Task to complete. Once the line with "Jugendfeuerwehr" is found in the entries below, repeat that line and every one after it exactly, ending at the last.

Records shown.
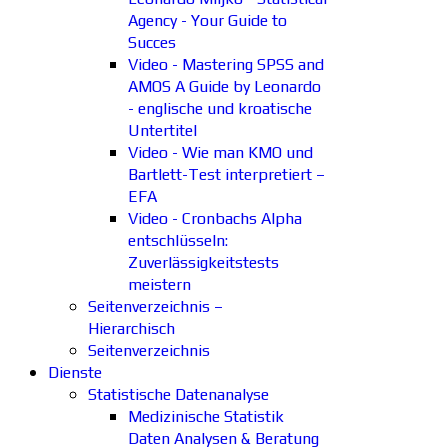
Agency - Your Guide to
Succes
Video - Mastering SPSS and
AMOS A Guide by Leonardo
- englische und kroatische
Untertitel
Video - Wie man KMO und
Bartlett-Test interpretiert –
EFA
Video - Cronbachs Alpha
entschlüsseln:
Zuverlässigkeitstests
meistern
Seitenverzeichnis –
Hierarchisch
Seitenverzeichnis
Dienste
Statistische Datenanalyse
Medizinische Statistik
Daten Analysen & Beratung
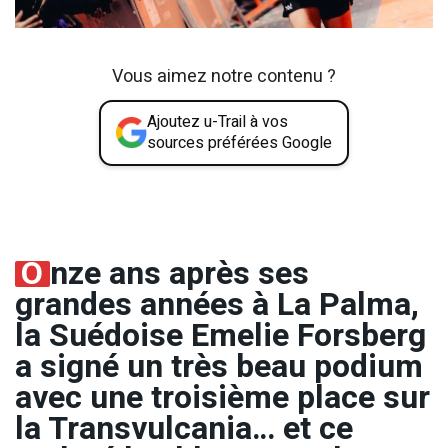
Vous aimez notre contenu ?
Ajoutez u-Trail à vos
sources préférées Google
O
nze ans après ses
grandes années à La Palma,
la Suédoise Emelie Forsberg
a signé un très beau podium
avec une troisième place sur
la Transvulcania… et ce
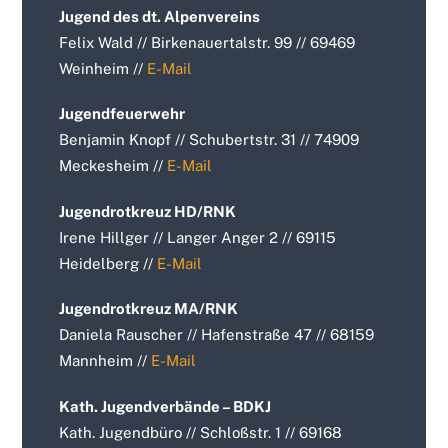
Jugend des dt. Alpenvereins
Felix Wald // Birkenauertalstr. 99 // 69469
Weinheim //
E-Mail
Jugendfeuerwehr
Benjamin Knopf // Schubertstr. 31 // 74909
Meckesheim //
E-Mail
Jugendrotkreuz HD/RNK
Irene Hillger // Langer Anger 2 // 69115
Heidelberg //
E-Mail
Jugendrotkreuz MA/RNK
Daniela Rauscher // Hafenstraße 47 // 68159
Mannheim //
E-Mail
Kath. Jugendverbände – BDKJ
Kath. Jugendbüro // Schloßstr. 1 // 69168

Written answer.
Jugendfeuerwehr
Benjamin Knopf // Schubertstr. 31 // 74909
Meckesheim //
E-Mail
Jugendrotkreuz HD/RNK
Irene Hillger // Langer Anger 2 // 69115
Heidelberg //
E-Mail
Jugendrotkreuz MA/RNK
Daniela Rauscher // Hafenstraße 47 // 68159
Mannheim //
E-Mail
Kath. Jugendverbände – BDKJ
Kath. Jugendbüro // Schloßstr. 1 // 69168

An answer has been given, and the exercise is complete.